As has already been pointed out, the current record prime is still small enough to count as known according to the naive idea that we know its decimal representation. It has a few million digits, and finding them requires little extra computer time compared to testing primality in the first place.
If this situation changes due to new methods for primality testing of huge numbers (say whose digits cannot even be stored in all the world's computer memory), I guess we will fall back on an intuitive notion of when a number is known.
It will be difficult to come up with a sharp definition of known-ness in terms of computational complexity, since one can find an $n$ digit prime in polynomial time (albeit not provably deterministically) and naturally the record primes will be in the range where the degree (or even the constant) of the polynomial is crucial.
Speculating about future development of number theory and primality testing, I think the consensus is that if $C(5)$ is proved prime tomorrow, it will go to the top of the list, whereas if someone establishes that $C(n)$ is prime for every $n$, the conclusion will be that infinitely many primes are known explicitly.
Another possibility is improved primality testing of general numbers. If arbitrary numbers could be tested for primality as efficiently as Mersenne numbers, then possibly the new world record primes would consist of fancy patterns of digits, spiced with secret encodings of geek humor.

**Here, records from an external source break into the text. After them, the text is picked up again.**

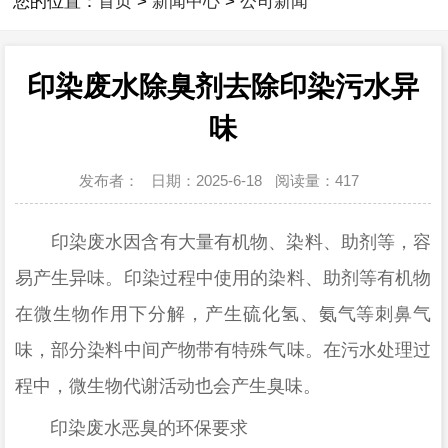
您的位置：
首页
>
新闻中心
>
公司新闻
印染废水除臭剂去除印染污水异
味
发布者：
日期：2025-6-18
阅读量：
417
印染废水因含有大量有机物、染料、助剂等，容
易产生异味
。印染过程中使用的染料、助剂等有机物
在微生物作用下分解，产生硫化氢、氨气等刺鼻气
味，部分染料中间产物带有特殊气味。在污水处理过
程中，微生物代谢活动也会产生臭味。
印染废水恶臭的环保要求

The situation is in principle different for the record twin primes. The current record is
$65516468355\cdot 2^{333333}\pm 1$, and as far as I understand, it is not rigorously known that there are any larger twin primes at all. If someone proved with some sort of sieve that an interval of larger numbers must contain a twin prime pair, then I guess the list of record twin primes would split into "explicitly" and "theoretically" known pairs.